# Exercise directions
This exercise asks for a copy of each line in the records below with the word "linecap" in it.
Available data START
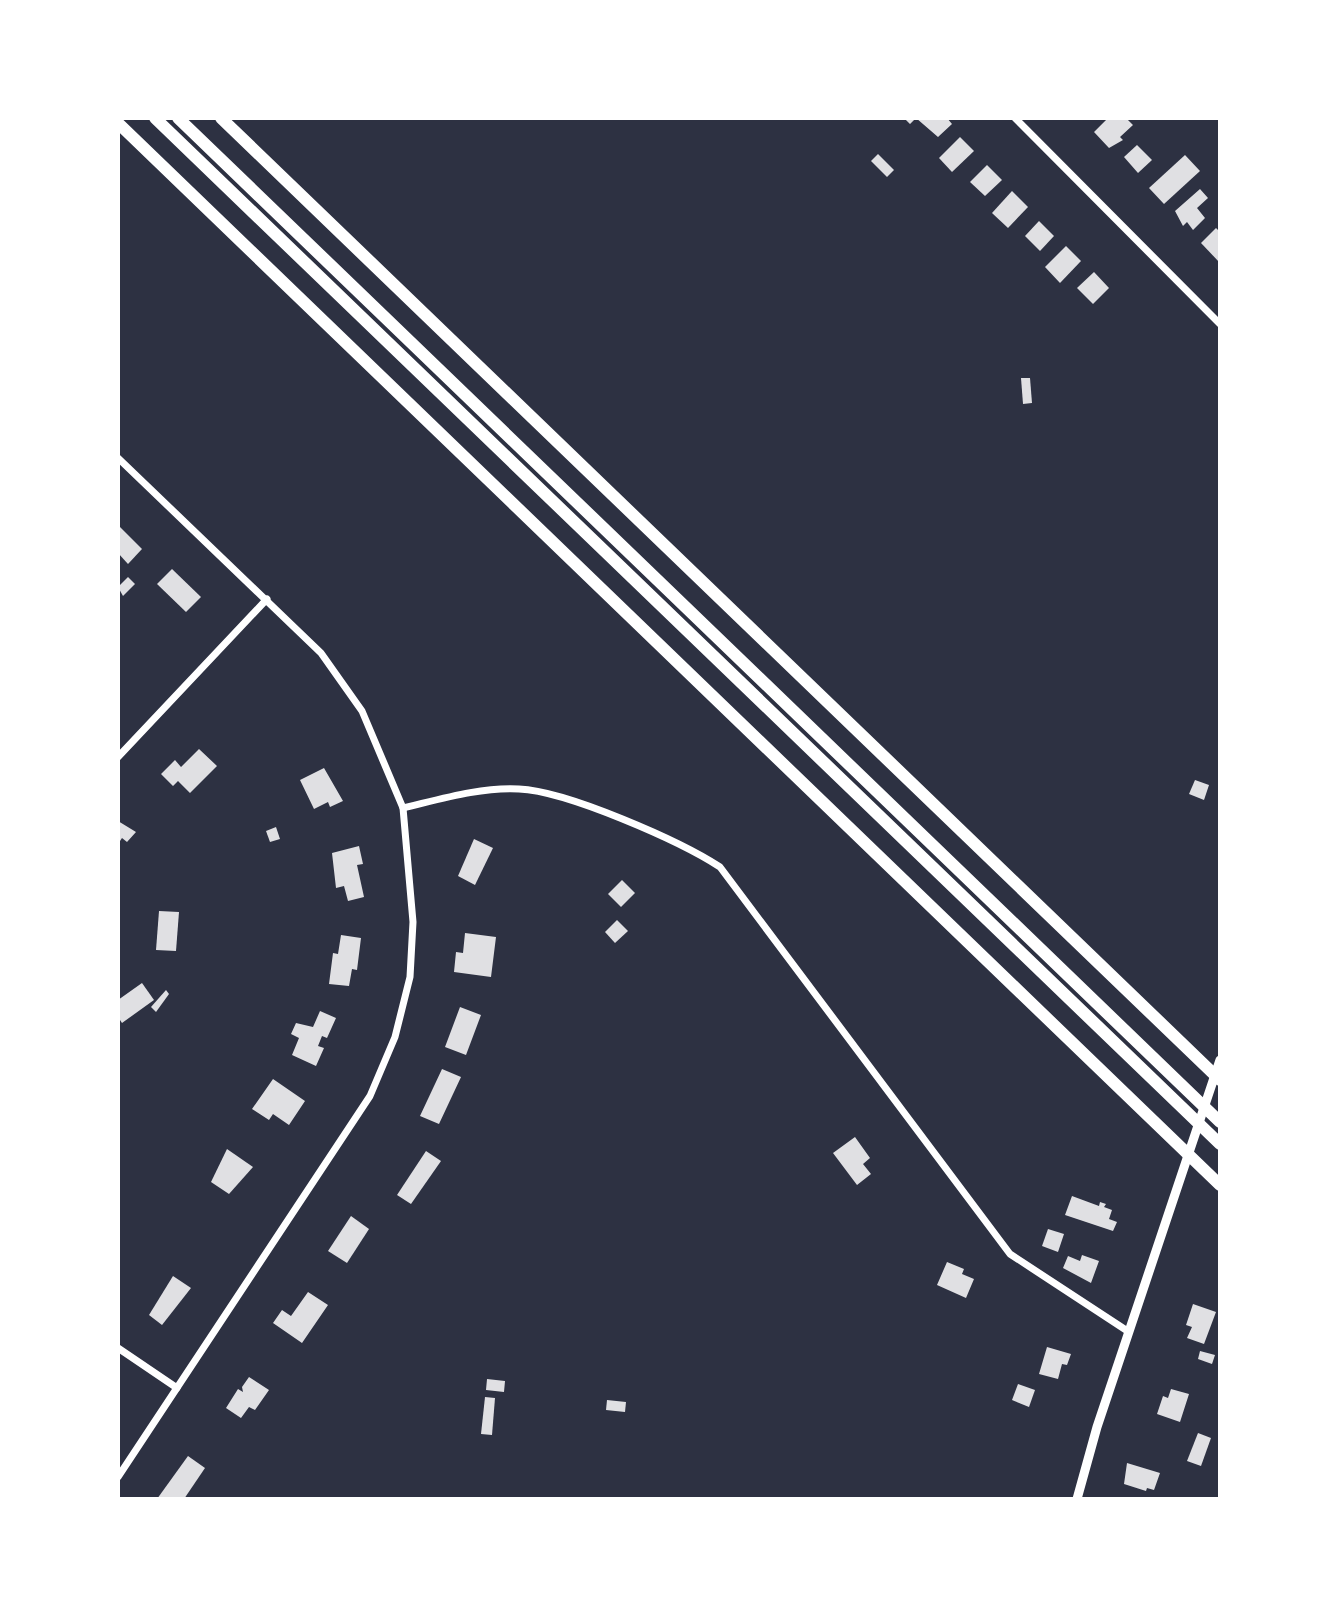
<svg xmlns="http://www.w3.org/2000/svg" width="1338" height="1617" font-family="Merriweather,serif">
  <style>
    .building { fill: #e0e0e3 }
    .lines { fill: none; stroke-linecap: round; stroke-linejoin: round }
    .minor { stroke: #fff; stroke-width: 7 }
    .tertiary { stroke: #fff; stroke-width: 9 }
    .motorway { stroke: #fff; stroke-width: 12 }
  </style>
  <rect width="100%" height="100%" fill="#2d3142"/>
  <g class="building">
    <path d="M904 118H947L952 124 938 137 916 118 910 124Z"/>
    <path d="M1108 118H1126L1133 125 1120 137 1123 140 1109 148 1094 132Z"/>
    <path d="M960 137 974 151 952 172 939 158Z"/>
    <path d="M1137 145 1152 160 1138 173 1124 157Z"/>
    <path d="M878 154 894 170 887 177 871 161Z"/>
    <path d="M1185 155 1200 171 1164 204 1149 188Z"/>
    <path d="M987 165 1002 180 985 196 970 182Z"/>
    <path d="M1200 189 1208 198 1197 208 1205 218 1193 230 1187 222 1183 226 1175 211Z"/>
    <path d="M1012 191 1028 207 1008 228 992 213Z"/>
    <path d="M1039 221 1054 236 1040 251 1025 236Z"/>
    <path d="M1216 228 1220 232V263L1201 243Z"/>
    <path d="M1066 246 1081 261 1060 283 1045 267Z"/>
    <path d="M1094 272 1109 288 1093 304 1077 288Z"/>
    <path d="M1021 378H1030L1032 403 1023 404Z"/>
    <path d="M118 525 142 549 128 564 118 553Z"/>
    <path d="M172 569 201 597 186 612 157 584Z"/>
    <path d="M128 577 135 584 123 596 118 587Z"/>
    <path d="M199 749 217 766 190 793 178 781 173 786 161 774 175 760 181 767Z"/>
    <path d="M324 768 343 801 330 807 328 802 314 809 300 780Z"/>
    <path d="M1195 780 1209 785 1204 800 1189 794Z"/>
    <path d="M118 821 136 832 127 842 122 838 118 844Z"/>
    <path d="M276 827 280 839 270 842 266 831Z"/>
    <path d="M474 839 493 848 475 885 458 876Z"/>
    <path d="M359 846 363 864 357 865 364 897 348 901 344 886 336 888 332 853Z"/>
    <path d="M622 880 635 893 621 907 608 894Z"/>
    <path d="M159 911 179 912 176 951 156 950Z"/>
    <path d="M617 920 628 931 615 943 605 932Z"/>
    <path d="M465 933 496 937 491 977 454 972 456 952 463 953Z"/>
    <path d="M341 935 361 938 357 970 352 969 349 986 329 984 333 953 338 954Z"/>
    <path d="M142 983 154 1000 122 1023 118 1017V1000Z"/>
    <path d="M166 990 169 994 156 1012 151 1007Z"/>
    <path d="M460 1007 481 1015 466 1055 445 1047Z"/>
    <path d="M320 1011 336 1018 327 1038 322 1036 318 1046 324 1048 316 1066 292 1055 299 1038 291 1034 296 1023 313 1027Z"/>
    <path d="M442 1069 461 1077 439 1124 420 1116Z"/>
    <path d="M273 1079 305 1101 289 1125 273 1114 269 1120 252 1109Z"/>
    <path d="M855 1137 870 1158 863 1164 871 1174 857 1185 833 1153Z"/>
    <path d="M227 1149 253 1167 229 1194 211 1182Z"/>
    <path d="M426 1151 441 1161 411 1204 397 1195Z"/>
    <path d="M1072 1196 1099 1206 1100 1202 1106 1204 1104 1207 1112 1210 1109 1219 1117 1222 1113 1231 1065 1215Z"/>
    <path d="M351 1216 369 1229 347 1263 328 1251Z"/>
    <path d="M1048 1229 1064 1234 1058 1252 1042 1246Z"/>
    <path d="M1082 1255 1099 1261 1091 1283 1063 1268 1068 1256 1080 1261Z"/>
    <path d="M947 1262 964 1269 962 1274 974 1279 966 1298 937 1285Z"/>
    <path d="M173 1276 191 1288 162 1325 149 1315Z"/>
    <path d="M308 1292 328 1305 302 1343 273 1323 282 1310 291 1316Z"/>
    <path d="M1193 1304 1216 1312 1204 1344 1187 1338 1192 1327 1186 1325Z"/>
    <path d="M1047 1347 1071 1354 1067 1365 1062 1364 1058 1379 1039 1374Z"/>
    <path d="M1200 1351 1215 1355 1212 1364 1198 1359Z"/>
    <path d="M249 1377 269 1390 255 1410 249 1407 241 1418 226 1408 238 1389 243 1392 242 1387Z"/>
    <path d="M487 1379 505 1381 504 1392 486 1390Z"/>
    <path d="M1018 1384 1035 1390 1029 1407 1012 1400Z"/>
    <path d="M1171 1389 1189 1394 1180 1422 1157 1414 1163 1396 1168 1398Z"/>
    <path d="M485 1397 495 1398 492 1435 481 1434Z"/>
    <path d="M607 1400 626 1402 625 1412 606 1410Z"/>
    <path d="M1198 1433 1211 1438 1201 1466 1187 1461Z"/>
    <path d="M188 1456 205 1468 184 1499H157Z"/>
    <path d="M1127 1463 1160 1473 1154 1490 1147 1488 1146 1491 1124 1484Z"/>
  </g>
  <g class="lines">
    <g class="minor">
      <path d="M1015 118 1220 324"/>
      <path d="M118 458 321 653 362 711 403 808 413 922 410 977 395 1037 370 1096 118 1477"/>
      <path d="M118 757 267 599"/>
      <path d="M403 808C441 799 480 787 519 789 567 791 680 841 720 867L1010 1254 1129 1332"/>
      <path d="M118 1348 177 1388"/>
    </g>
    <path class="tertiary" d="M1077 1499 1097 1427 1220 1060"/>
    <g class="motorway">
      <path d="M155 118 1220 1144"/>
      <path d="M178 118 1220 1122"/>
      <path d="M221 118 1220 1080"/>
      <path d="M118 123 1220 1185"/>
    </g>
  </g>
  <rect width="1338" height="1617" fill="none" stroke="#ffffff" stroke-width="240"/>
</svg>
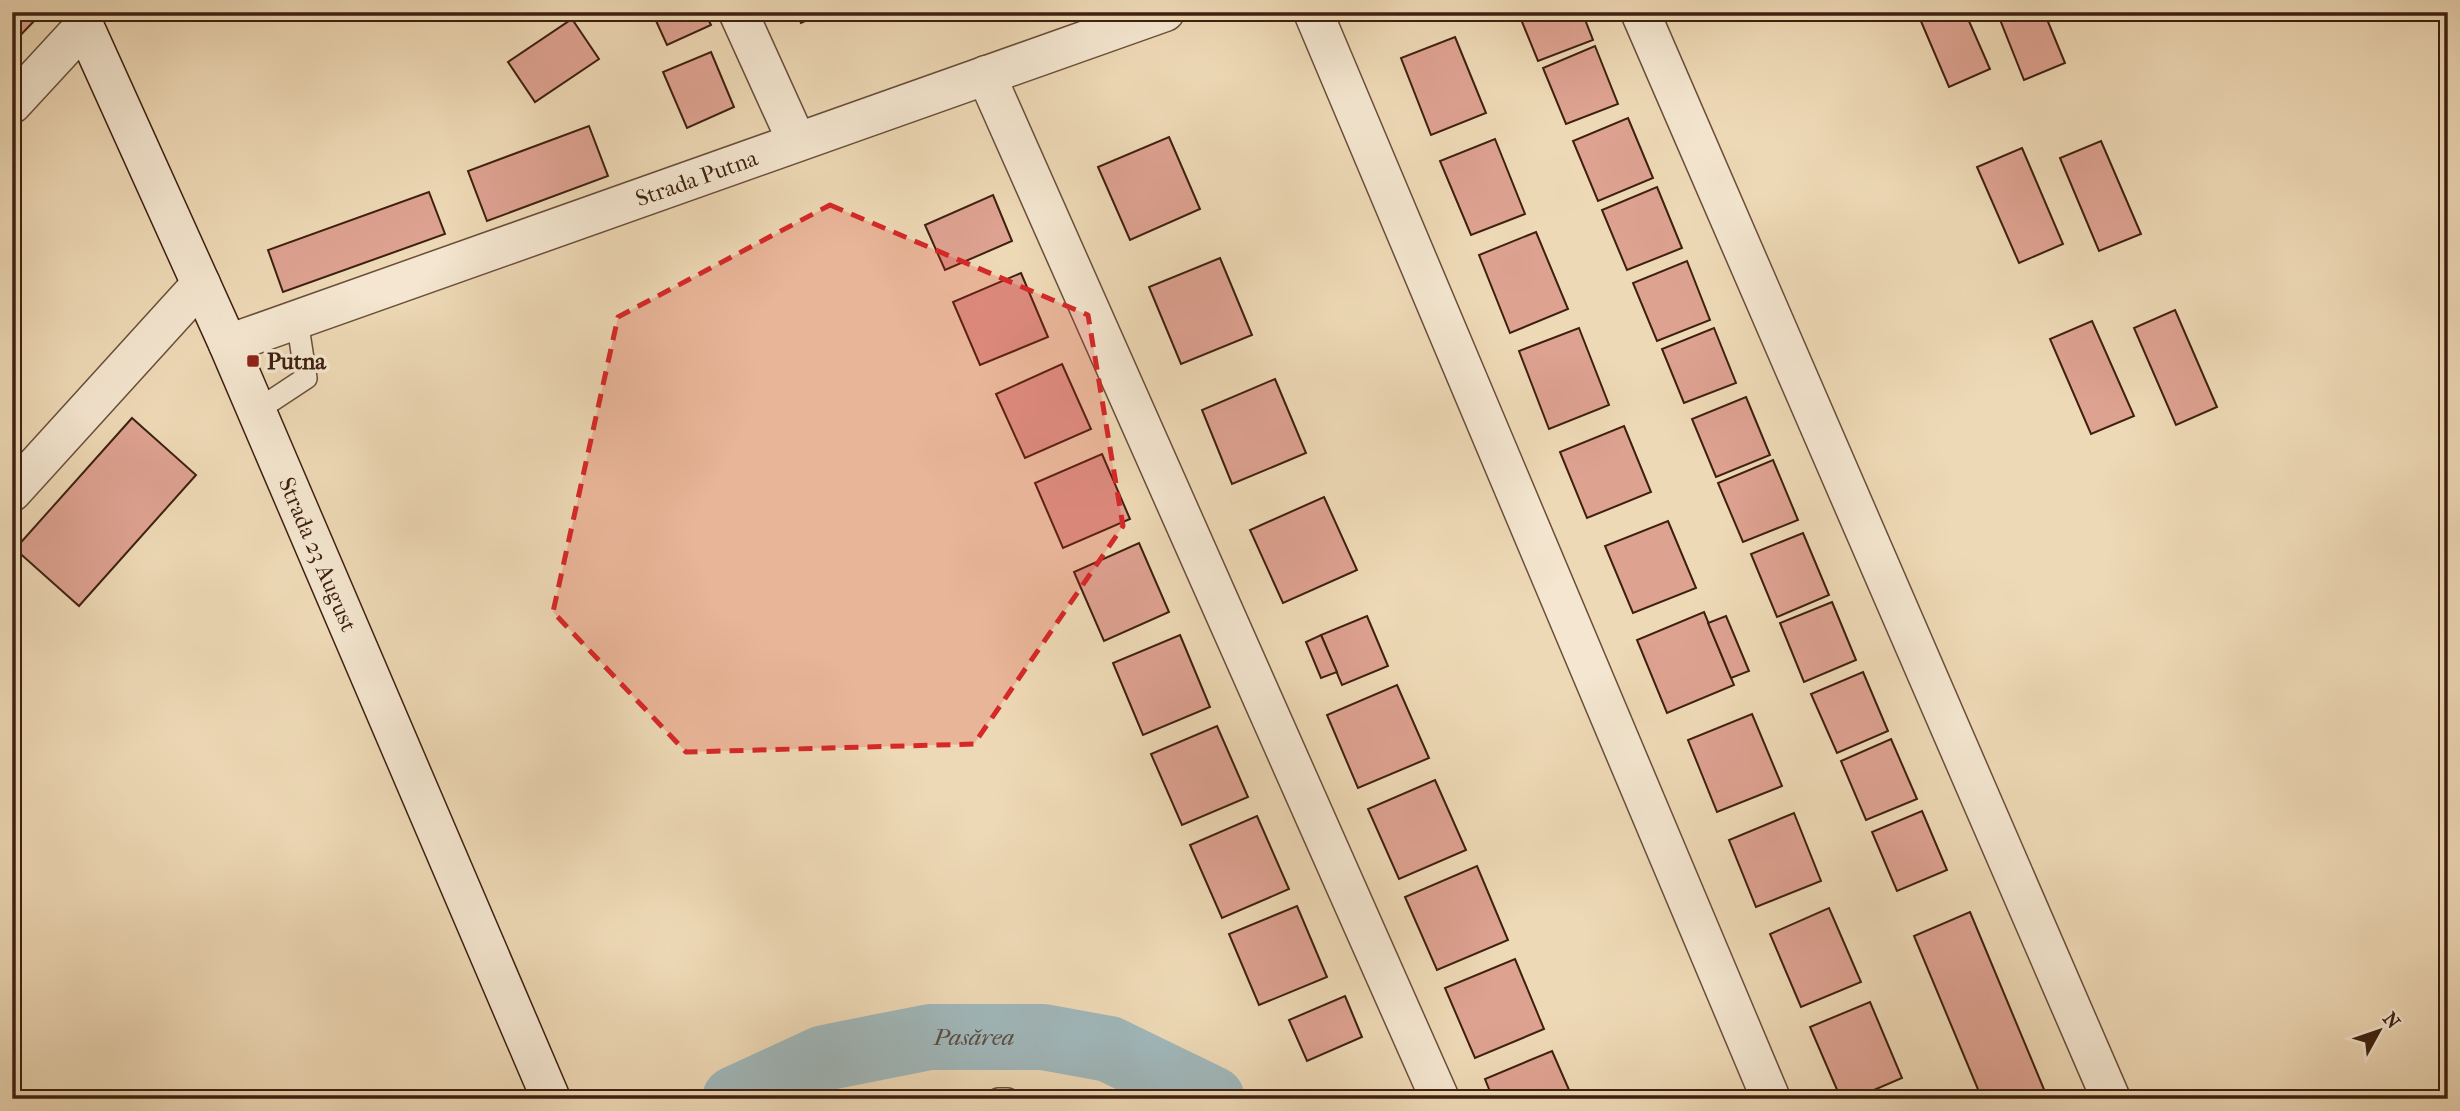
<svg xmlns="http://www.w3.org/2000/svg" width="2460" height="1111" font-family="'IM FELL French Canon',serif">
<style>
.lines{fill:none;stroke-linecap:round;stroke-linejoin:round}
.river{stroke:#a0b7ba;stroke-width:66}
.building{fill:#dea291;stroke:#3e2010;stroke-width:2}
.lane-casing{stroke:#6a4e3a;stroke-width:24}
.street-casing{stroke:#6a4e3a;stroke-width:41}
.secondary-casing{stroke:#3e2010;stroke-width:41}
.lane{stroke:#f4e6d0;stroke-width:21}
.street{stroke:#f4e6d0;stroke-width:38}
.secondary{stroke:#f4e6d0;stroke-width:38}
.marked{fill:#d62828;fill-opacity:0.2;stroke:#d62828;stroke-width:5;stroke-dasharray:14 9;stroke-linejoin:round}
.poi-dot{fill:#8f2418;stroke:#f4e6d0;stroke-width:2.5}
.labels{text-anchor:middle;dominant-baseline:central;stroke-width:7;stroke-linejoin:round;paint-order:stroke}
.street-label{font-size:23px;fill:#3e2010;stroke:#f4e6d0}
.poi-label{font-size:23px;font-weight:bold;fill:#3e2010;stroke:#f4e6d0;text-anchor:start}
.water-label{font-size:24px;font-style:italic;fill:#5b4d43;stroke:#f4e6d0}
</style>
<rect width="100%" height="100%" fill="#eed9b6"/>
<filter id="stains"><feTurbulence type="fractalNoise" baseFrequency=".00286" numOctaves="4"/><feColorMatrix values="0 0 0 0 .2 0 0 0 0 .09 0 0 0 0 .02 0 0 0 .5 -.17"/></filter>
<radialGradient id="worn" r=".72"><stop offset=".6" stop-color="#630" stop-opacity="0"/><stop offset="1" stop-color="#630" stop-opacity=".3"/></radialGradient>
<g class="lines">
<path class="river" id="s1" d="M735,1099L824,1058L930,1037H1043L1109,1049L1212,1099"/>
</g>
<g class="building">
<polygon points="12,12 31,12 37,18 12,44"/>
<polygon points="652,12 705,12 711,25 667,45"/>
<polygon points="796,12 825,12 801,23"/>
<polygon points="1518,12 1582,12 1593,40 1538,61"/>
<polygon points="1917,12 1965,12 1990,69 1949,87"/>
<polygon points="1997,12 2044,12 2065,63 2024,80"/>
<polygon points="572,19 599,59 535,102 508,62"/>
<polygon points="1455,37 1486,113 1431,135 1401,58"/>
<polygon points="1595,46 1618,104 1566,124 1543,68"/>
<polygon points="711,52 734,107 687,128 663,72"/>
<polygon points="1628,118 1653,178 1598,201 1573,141"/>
<polygon points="589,126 608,176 487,221 468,171"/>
<polygon points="1169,137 1200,209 1130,240 1098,167"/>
<polygon points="1495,139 1525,214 1471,235 1440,161"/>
<polygon points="2101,141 2141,234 2099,251 2060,158"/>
<polygon points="2022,148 2063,244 2019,263 1977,167"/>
<polygon points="1657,187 1682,248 1627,270 1602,210"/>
<polygon points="429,192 445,234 283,292 268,250"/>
<polygon points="993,195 1012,241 945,270 925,225"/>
<polygon points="1536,232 1568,309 1510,333 1479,255"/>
<polygon points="1220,258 1252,335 1181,364 1149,287"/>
<polygon points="1687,261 1710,320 1657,341 1633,283"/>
<polygon points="1021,273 1048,337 980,365 953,302"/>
<polygon points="2175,310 2217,407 2176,425 2134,328"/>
<polygon points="2092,321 2134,416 2091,434 2050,339"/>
<polygon points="1579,328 1609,405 1549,429 1519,351"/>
<polygon points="1714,328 1736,383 1684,403 1662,349"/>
<polygon points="1062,364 1091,429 1025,458 996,394"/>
<polygon points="1275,379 1306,453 1232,484 1202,410"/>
<polygon points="1746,397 1770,455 1716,477 1692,419"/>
<polygon points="132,418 196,475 79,606 15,549"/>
<polygon points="1624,426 1651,492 1587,518 1560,452"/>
<polygon points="1102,454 1130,519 1063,548 1035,483"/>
<polygon points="1773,460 1798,520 1743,542 1718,483"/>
<polygon points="1324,497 1357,570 1283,603 1250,530"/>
<polygon points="1668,521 1696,588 1633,613 1605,546"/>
<polygon points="1803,533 1829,595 1777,617 1751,554"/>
<polygon points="1139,543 1169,612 1104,641 1074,572"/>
<polygon points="1832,602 1856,660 1804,682 1780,623"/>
<polygon points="1704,612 1734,685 1667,713 1637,640"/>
<polygon points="1367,616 1388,666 1342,685 1321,635"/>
<polygon points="1726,616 1749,671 1731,678 1708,623"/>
<polygon points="1180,635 1210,707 1143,735 1113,663"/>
<polygon points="1321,635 1337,672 1321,678 1306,642"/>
<polygon points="1863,672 1888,731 1837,753 1811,694"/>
<polygon points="1397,685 1429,758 1358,788 1327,715"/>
<polygon points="1752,714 1782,786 1717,812 1688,740"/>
<polygon points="1217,726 1248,797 1182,825 1151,754"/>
<polygon points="1891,739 1917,799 1866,820 1841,761"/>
<polygon points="1435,780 1466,850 1399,879 1368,809"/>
<polygon points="1922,811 1947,870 1897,891 1872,832"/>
<polygon points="1794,813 1821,881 1756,907 1729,840"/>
<polygon points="1257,816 1289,889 1222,918 1190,845"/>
<polygon points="1477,866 1508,940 1437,970 1405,897"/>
<polygon points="1297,906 1327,977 1259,1005 1229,934"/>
<polygon points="1829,908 1861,982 1801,1007 1770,934"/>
<polygon points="1970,912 2048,1099 1982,1099 1914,936"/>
<polygon points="1515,959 1544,1029 1475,1058 1445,988"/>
<polygon points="1345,996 1362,1037 1307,1061 1289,1020"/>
<polygon points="1870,1002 1902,1078 1853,1099 1841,1099 1810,1027"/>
<polygon points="1552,1051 1573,1099 1493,1099 1485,1079"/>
</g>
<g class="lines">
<g class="lane-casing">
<g id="lane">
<polyline points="256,411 306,378 297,320"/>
<polyline points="998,1099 1008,1099"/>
</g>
</g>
<g class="street-casing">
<g id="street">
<polyline points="738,12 797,142"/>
<polyline points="1313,12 1771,1099"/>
<polyline points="1640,12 2111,1099"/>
<polyline points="986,75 1440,1099"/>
<polyline points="12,104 84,26"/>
<path id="s2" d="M228,344L1165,12"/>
<polyline points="12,492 201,284"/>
</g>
</g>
<g class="secondary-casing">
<g id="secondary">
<path id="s3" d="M78,12L228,344L551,1099"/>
</g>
</g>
<use href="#lane" class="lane"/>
<use href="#street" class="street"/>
<use href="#secondary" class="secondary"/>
</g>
<path class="marked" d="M830,205L1088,315L1123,526L974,744L686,752L553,612L618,317Z"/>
<rect class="poi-dot" x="246" y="354" width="14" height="14" rx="3.5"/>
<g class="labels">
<g class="street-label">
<text stroke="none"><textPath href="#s2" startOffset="497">Strada Putna</textPath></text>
<text stroke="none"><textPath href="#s3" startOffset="593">Strada 23 August</textPath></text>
</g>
<g class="poi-label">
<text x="267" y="361">Putna</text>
</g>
<g class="water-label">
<text stroke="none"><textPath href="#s1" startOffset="250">Pasărea</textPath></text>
</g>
</g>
<rect width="2460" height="1111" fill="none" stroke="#eed9b6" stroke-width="42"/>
<rect x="14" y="14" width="2432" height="1083" fill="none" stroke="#3e2010" stroke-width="3.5"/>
<rect x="21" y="21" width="2418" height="1069" fill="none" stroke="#3e2010" stroke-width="2"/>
<g transform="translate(2379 1031) rotate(50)" stroke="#f4e6d0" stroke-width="5" paint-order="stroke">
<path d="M0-5L12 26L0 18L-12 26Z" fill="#3e2010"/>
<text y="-10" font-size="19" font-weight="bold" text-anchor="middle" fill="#3e2010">N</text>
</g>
<rect width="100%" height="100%" filter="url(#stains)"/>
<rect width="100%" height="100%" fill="url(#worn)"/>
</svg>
Available data END
# Problem solution
    .lines { fill: none; stroke-linecap: round; stroke-linejoin: round }
.lines{fill:none;stroke-linecap:round;stroke-linejoin:round}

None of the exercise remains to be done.